## TEXT PROVIDED:
Answers to the Questions
- From a letter of Pope Gregory VII to Nacir, King of Mauritania, in 1076 AD.
- From Jewish tradition, in the Old Testament book of Sirach 10.19, Jerusalem Bible.
- A saying attributed to Muhammad, in a collection called Saheeh Muslim, no.2548.
- Saint Peter in Acts 10.34–35, in the New Testament.
- From Jewish rabbinic tradition.
- A saying attributed to Muhammad, in the Saheeh Muslim collection, no.2244.
- Saint Paul in Acts 17.25-28, in the New Testament.
- From the Old Testament book of Ezekiel 18.5-9.
- Hadrat Ali, a Sufi (Muslim) mystic.
- False. Only about 20% of Muslims are Arab. The four largest Muslim countries in terms of population are Indonesia, Pakistan, India and Bangladesh; all are non-Arab.

## RECORDS:
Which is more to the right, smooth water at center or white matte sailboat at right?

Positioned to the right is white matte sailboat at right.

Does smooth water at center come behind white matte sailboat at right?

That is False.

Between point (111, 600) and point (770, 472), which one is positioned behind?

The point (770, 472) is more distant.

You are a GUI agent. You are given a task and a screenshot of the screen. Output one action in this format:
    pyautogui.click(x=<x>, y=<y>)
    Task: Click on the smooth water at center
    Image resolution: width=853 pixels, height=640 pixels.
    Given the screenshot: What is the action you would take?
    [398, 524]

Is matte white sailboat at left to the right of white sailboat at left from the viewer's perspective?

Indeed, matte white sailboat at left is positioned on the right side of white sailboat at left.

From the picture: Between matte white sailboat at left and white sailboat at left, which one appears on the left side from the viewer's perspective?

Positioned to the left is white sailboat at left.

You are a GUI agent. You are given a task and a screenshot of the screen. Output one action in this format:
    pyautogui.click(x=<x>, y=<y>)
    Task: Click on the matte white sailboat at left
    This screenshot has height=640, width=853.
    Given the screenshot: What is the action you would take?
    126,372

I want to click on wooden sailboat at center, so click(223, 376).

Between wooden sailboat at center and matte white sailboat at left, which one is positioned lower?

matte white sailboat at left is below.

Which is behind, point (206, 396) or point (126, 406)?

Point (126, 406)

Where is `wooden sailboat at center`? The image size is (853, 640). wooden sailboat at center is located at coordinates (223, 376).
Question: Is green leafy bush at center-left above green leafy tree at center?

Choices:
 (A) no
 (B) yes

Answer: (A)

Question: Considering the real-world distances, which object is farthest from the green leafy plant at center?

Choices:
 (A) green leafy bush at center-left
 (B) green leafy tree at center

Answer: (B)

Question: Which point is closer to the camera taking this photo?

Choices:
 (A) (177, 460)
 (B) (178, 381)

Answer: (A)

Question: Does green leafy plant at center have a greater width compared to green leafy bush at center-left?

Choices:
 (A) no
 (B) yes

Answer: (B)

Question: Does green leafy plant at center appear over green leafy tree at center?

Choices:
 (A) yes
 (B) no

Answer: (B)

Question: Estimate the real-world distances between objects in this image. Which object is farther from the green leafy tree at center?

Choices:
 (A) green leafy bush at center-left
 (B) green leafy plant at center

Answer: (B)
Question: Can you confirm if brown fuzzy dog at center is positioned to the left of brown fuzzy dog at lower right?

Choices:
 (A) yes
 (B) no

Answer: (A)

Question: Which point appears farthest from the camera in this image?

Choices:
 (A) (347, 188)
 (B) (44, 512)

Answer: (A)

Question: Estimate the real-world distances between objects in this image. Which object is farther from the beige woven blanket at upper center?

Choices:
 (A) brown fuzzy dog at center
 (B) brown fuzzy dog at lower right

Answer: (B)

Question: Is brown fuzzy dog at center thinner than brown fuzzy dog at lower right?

## PROMPT:
According to the answer key, which countries are the four largest Muslim countries by population? Nothing in the entries is needed here.

## EXPECTED OUTPUT:
Indonesia, Pakistan, India and Bangladesh.